KiwiSavers warned on fees
KiwiSaver investors have been warned to keep a close eye on fees, after a survey found big gaps between what providers charge.
Research house Morningstar's quarterly KiwiSaver survey for June focused on fees, which have become much easier to compare thanks to a new reporting regime.
KiwiSaver providers are now required to report a total expense ratio (TER), which is separate to the dollar-based administration fees most schemes charge.
Morningstar found TERs varied considerably, even between funds in the same category.
Fees for conservative funds averaged 0.72 per cent per year but this ranged from 0.36 per cent charged by ASB to the 1.05 per cent charged by Aon Russell Lifepoints, the best-performing conservative fund over the past five years.
Moderate funds averaged 0.89 per cent, balanced funds averaged 0.97 per cent, growth funds averaged 1.12 per cent and aggressive funds averaged 1.3 per cent.
The most expensive fund in the survey was Staples Rodway Growth, with a TER of 1.99 per cent (on top of an administration fee of $40 per year).
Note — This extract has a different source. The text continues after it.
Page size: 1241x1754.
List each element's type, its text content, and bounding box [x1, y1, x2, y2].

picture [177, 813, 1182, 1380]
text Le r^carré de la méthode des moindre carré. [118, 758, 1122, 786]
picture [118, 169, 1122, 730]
"There is huge variance in what providers charge and it is not necessarily indicative of the returns they produce," Morningstar Australasia co-head of fund research Chris Douglas said. "Given the amount of information available to investors, it is in investors' best interests to investigate how much of their return is being taken by their providers.
"The breakdown of the TER also provides an insight into how the fee is being charged." While higher fees did not equate to better performance within fund classes, the survey shows investors in higher-growth funds have been getting better returns even after the higher fees.
The after-fee return for conservative funds over the past five years was 6.45 per cent, well below the 10.66 per cent achieved by aggressive funds as markets rebounded after the global financial crisis.
Moderate funds averaged 7.89 per cent, balanced funds averaged 9.21 per cent and growth funds averaged 10.30 per cent.
The survey found the aggressive category performed strongest in the June quarter, with an average return of 3.06 per cent, while conservative funds had the weakest return with 1.78 per cent.
Funds with high international exposure outperformed as New Zealand's sharemarket growth slowed.